** EXERCISE PROMPT **
Print every entry again, precisely as written.

** INPUT FOR THIS TASK **
▬▬▬

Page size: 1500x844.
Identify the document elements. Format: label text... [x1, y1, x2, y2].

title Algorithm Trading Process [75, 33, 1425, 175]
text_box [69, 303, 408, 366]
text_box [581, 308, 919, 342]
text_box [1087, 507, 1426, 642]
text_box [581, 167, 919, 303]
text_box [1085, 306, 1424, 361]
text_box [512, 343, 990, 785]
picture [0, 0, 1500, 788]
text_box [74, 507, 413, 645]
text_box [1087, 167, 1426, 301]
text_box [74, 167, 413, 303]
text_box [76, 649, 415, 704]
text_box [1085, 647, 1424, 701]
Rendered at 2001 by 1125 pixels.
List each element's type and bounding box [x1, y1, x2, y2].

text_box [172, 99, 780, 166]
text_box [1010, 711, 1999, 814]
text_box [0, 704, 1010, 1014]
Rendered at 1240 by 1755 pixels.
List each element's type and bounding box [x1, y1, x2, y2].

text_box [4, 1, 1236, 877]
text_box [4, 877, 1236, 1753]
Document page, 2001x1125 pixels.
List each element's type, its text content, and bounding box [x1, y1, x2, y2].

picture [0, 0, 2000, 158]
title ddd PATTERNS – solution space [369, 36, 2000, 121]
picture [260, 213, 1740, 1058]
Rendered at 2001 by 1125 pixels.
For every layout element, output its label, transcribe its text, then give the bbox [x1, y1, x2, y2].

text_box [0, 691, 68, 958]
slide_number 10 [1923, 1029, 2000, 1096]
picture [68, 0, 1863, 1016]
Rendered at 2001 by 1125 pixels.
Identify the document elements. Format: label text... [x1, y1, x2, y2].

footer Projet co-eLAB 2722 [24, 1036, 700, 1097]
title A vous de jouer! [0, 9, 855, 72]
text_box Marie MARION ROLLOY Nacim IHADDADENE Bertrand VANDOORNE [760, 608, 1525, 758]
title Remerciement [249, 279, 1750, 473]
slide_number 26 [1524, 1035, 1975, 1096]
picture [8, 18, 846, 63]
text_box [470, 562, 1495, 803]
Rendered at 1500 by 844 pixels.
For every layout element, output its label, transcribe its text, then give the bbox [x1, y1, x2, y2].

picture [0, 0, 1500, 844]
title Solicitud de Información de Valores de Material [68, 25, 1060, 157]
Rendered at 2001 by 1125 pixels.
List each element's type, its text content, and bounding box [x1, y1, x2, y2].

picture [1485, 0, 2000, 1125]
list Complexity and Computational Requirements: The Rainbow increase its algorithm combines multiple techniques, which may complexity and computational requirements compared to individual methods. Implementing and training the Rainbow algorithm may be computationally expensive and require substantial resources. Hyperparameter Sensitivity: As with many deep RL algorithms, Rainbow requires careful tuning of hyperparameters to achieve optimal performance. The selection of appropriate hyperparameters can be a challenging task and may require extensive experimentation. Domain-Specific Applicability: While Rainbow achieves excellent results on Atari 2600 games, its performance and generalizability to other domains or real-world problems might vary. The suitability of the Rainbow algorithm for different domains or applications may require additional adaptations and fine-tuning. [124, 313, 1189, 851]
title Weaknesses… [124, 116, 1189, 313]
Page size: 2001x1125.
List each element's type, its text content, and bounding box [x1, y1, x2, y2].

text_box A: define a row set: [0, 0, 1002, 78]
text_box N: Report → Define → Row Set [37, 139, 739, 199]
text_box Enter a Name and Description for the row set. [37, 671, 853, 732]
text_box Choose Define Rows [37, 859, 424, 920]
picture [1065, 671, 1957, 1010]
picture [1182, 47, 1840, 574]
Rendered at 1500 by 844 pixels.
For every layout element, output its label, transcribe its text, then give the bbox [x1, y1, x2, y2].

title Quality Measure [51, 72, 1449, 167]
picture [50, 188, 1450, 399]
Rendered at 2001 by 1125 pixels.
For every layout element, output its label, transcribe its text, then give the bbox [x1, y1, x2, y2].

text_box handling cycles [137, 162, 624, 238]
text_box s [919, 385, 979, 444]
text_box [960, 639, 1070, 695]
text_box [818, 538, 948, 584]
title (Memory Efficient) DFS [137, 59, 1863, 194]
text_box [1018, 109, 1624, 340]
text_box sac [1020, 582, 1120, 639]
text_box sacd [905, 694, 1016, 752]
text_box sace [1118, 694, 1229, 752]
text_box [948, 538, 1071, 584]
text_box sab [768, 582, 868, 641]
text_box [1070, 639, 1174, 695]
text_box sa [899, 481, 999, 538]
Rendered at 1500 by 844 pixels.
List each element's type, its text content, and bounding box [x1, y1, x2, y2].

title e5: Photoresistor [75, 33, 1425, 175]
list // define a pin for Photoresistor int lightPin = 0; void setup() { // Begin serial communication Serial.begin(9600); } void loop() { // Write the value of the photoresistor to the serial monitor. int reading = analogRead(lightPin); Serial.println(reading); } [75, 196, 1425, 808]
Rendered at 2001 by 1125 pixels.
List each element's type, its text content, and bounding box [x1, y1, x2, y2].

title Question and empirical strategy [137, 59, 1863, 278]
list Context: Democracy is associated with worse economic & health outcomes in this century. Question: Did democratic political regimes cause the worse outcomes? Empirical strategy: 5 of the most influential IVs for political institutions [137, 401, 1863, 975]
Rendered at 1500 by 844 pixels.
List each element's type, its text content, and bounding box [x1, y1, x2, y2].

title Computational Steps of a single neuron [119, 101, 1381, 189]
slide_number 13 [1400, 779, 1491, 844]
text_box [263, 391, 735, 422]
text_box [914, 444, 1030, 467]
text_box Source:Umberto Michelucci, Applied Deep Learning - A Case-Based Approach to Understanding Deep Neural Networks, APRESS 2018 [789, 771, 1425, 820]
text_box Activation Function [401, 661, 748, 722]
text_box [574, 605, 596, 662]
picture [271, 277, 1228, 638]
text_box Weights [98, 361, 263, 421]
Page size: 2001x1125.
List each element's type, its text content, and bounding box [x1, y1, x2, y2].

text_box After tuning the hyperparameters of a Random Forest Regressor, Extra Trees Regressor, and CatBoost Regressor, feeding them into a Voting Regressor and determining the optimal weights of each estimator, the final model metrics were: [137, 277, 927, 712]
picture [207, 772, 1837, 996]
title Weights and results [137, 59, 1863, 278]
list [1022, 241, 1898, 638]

▬▬▬

** ANSWER BOX **
Page size: 1500x844.
Identify the document elements. Format: label text... [x1, y1, x2, y2].

title Algorithm Trading Process [75, 33, 1425, 175]
text_box [69, 303, 408, 366]
text_box [581, 308, 919, 342]
text_box [1087, 507, 1426, 642]
text_box [581, 167, 919, 303]
text_box [1085, 306, 1424, 361]
text_box [512, 343, 990, 785]
picture [0, 0, 1500, 788]
text_box [74, 507, 413, 645]
text_box [1087, 167, 1426, 301]
text_box [74, 167, 413, 303]
text_box [76, 649, 415, 704]
text_box [1085, 647, 1424, 701]
Rendered at 2001 by 1125 pixels.
List each element's type and bounding box [x1, y1, x2, y2].

text_box [172, 99, 780, 166]
text_box [1010, 711, 1999, 814]
text_box [0, 704, 1010, 1014]
Rendered at 1240 by 1755 pixels.
List each element's type and bounding box [x1, y1, x2, y2].

text_box [4, 1, 1236, 877]
text_box [4, 877, 1236, 1753]
Document page, 2001x1125 pixels.
List each element's type, its text content, and bounding box [x1, y1, x2, y2].

picture [0, 0, 2000, 158]
title ddd PATTERNS – solution space [369, 36, 2000, 121]
picture [260, 213, 1740, 1058]
Rendered at 2001 by 1125 pixels.
For every layout element, output its label, transcribe its text, then give the bbox [x1, y1, x2, y2].

text_box [0, 691, 68, 958]
slide_number 10 [1923, 1029, 2000, 1096]
picture [68, 0, 1863, 1016]
Rendered at 2001 by 1125 pixels.
Identify the document elements. Format: label text... [x1, y1, x2, y2].

footer Projet co-eLAB 2722 [24, 1036, 700, 1097]
title A vous de jouer! [0, 9, 855, 72]
text_box Marie MARION ROLLOY Nacim IHADDADENE Bertrand VANDOORNE [760, 608, 1525, 758]
title Remerciement [249, 279, 1750, 473]
slide_number 26 [1524, 1035, 1975, 1096]
picture [8, 18, 846, 63]
text_box [470, 562, 1495, 803]
Rendered at 1500 by 844 pixels.
For every layout element, output its label, transcribe its text, then give the bbox [x1, y1, x2, y2].

picture [0, 0, 1500, 844]
title Solicitud de Información de Valores de Material [68, 25, 1060, 157]
Rendered at 2001 by 1125 pixels.
List each element's type, its text content, and bounding box [x1, y1, x2, y2].

picture [1485, 0, 2000, 1125]
list Complexity and Computational Requirements: The Rainbow increase its algorithm combines multiple techniques, which may complexity and computational requirements compared to individual methods. Implementing and training the Rainbow algorithm may be computationally expensive and require substantial resources. Hyperparameter Sensitivity: As with many deep RL algorithms, Rainbow requires careful tuning of hyperparameters to achieve optimal performance. The selection of appropriate hyperparameters can be a challenging task and may require extensive experimentation. Domain-Specific Applicability: While Rainbow achieves excellent results on Atari 2600 games, its performance and generalizability to other domains or real-world problems might vary. The suitability of the Rainbow algorithm for different domains or applications may require additional adaptations and fine-tuning. [124, 313, 1189, 851]
title Weaknesses… [124, 116, 1189, 313]
Page size: 2001x1125.
List each element's type, its text content, and bounding box [x1, y1, x2, y2].

text_box A: define a row set: [0, 0, 1002, 78]
text_box N: Report → Define → Row Set [37, 139, 739, 199]
text_box Enter a Name and Description for the row set. [37, 671, 853, 732]
text_box Choose Define Rows [37, 859, 424, 920]
picture [1065, 671, 1957, 1010]
picture [1182, 47, 1840, 574]
Rendered at 1500 by 844 pixels.
For every layout element, output its label, transcribe its text, then give the bbox [x1, y1, x2, y2].

title Quality Measure [51, 72, 1449, 167]
picture [50, 188, 1450, 399]
Rendered at 2001 by 1125 pixels.
For every layout element, output its label, transcribe its text, then give the bbox [x1, y1, x2, y2].

text_box handling cycles [137, 162, 624, 238]
text_box s [919, 385, 979, 444]
text_box [960, 639, 1070, 695]
text_box [818, 538, 948, 584]
title (Memory Efficient) DFS [137, 59, 1863, 194]
text_box [1018, 109, 1624, 340]
text_box sac [1020, 582, 1120, 639]
text_box sacd [905, 694, 1016, 752]
text_box sace [1118, 694, 1229, 752]
text_box [948, 538, 1071, 584]
text_box sab [768, 582, 868, 641]
text_box [1070, 639, 1174, 695]
text_box sa [899, 481, 999, 538]
Rendered at 1500 by 844 pixels.
List each element's type, its text content, and bounding box [x1, y1, x2, y2].

title e5: Photoresistor [75, 33, 1425, 175]
list // define a pin for Photoresistor int lightPin = 0; void setup() { // Begin serial communication Serial.begin(9600); } void loop() { // Write the value of the photoresistor to the serial monitor. int reading = analogRead(lightPin); Serial.println(reading); } [75, 196, 1425, 808]
Rendered at 2001 by 1125 pixels.
List each element's type, its text content, and bounding box [x1, y1, x2, y2].

title Question and empirical strategy [137, 59, 1863, 278]
list Context: Democracy is associated with worse economic & health outcomes in this century. Question: Did democratic political regimes cause the worse outcomes? Empirical strategy: 5 of the most influential IVs for political institutions [137, 401, 1863, 975]
Rendered at 1500 by 844 pixels.
List each element's type, its text content, and bounding box [x1, y1, x2, y2].

title Computational Steps of a single neuron [119, 101, 1381, 189]
slide_number 13 [1400, 779, 1491, 844]
text_box [263, 391, 735, 422]
text_box [914, 444, 1030, 467]
text_box Source:Umberto Michelucci, Applied Deep Learning - A Case-Based Approach to Understanding Deep Neural Networks, APRESS 2018 [789, 771, 1425, 820]
text_box Activation Function [401, 661, 748, 722]
text_box [574, 605, 596, 662]
picture [271, 277, 1228, 638]
text_box Weights [98, 361, 263, 421]
Page size: 2001x1125.
List each element's type, its text content, and bounding box [x1, y1, x2, y2].

text_box After tuning the hyperparameters of a Random Forest Regressor, Extra Trees Regressor, and CatBoost Regressor, feeding them into a Voting Regressor and determining the optimal weights of each estimator, the final model metrics were: [137, 277, 927, 712]
picture [207, 772, 1837, 996]
title Weights and results [137, 59, 1863, 278]
list [1022, 241, 1898, 638]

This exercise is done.